Data for review
★ ★ ★ ★ ★ ★ ★

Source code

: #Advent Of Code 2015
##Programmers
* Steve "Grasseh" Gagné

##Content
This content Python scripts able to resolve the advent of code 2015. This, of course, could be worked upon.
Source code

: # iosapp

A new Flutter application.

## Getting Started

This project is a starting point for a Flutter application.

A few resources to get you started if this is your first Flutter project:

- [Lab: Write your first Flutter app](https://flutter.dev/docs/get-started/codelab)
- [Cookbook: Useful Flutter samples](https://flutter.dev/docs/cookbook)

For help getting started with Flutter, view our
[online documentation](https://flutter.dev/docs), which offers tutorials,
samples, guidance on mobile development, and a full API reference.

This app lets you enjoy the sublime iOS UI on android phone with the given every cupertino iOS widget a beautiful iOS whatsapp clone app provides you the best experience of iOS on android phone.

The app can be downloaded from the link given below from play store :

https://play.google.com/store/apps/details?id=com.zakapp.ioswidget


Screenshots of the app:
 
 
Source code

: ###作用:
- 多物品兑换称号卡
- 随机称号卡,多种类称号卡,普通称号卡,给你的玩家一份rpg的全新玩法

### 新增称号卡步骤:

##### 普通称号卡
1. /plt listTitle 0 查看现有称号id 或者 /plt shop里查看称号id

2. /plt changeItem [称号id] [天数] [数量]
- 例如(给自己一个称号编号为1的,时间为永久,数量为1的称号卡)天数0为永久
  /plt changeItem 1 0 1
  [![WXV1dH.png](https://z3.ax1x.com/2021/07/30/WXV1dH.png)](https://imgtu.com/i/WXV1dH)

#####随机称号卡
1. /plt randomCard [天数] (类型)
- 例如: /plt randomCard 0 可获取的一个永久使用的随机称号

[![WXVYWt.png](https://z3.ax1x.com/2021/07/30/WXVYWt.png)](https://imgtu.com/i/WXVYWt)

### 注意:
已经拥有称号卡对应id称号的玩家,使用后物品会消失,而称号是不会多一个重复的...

★ ★ ★ ★ ★ ★ ★

What the task asks
Copy all of the records above word for word, keeping every character and line break unchanged.

Your response
Source code

: #Advent Of Code 2015
##Programmers
* Steve "Grasseh" Gagné

##Content
This content Python scripts able to resolve the advent of code 2015. This, of course, could be worked upon.
Source code

: # iosapp

A new Flutter application.

## Getting Started

This project is a starting point for a Flutter application.

A few resources to get you started if this is your first Flutter project:

- [Lab: Write your first Flutter app](https://flutter.dev/docs/get-started/codelab)
- [Cookbook: Useful Flutter samples](https://flutter.dev/docs/cookbook)

For help getting started with Flutter, view our
[online documentation](https://flutter.dev/docs), which offers tutorials,
samples, guidance on mobile development, and a full API reference.

This app lets you enjoy the sublime iOS UI on android phone with the given every cupertino iOS widget a beautiful iOS whatsapp clone app provides you the best experience of iOS on android phone.

The app can be downloaded from the link given below from play store :

https://play.google.com/store/apps/details?id=com.zakapp.ioswidget


Screenshots of the app:
 
 
Source code

: ###作用:
- 多物品兑换称号卡
- 随机称号卡,多种类称号卡,普通称号卡,给你的玩家一份rpg的全新玩法

### 新增称号卡步骤:

##### 普通称号卡
1. /plt listTitle 0 查看现有称号id 或者 /plt shop里查看称号id

2. /plt changeItem [称号id] [天数] [数量]
- 例如(给自己一个称号编号为1的,时间为永久,数量为1的称号卡)天数0为永久
  /plt changeItem 1 0 1
  [![WXV1dH.png](https://z3.ax1x.com/2021/07/30/WXV1dH.png)](https://imgtu.com/i/WXV1dH)

#####随机称号卡
1. /plt randomCard [天数] (类型)
- 例如: /plt randomCard 0 可获取的一个永久使用的随机称号

[![WXVYWt.png](https://z3.ax1x.com/2021/07/30/WXVYWt.png)](https://imgtu.com/i/WXVYWt)

### 注意:
已经拥有称号卡对应id称号的玩家,使用后物品会消失,而称号是不会多一个重复的...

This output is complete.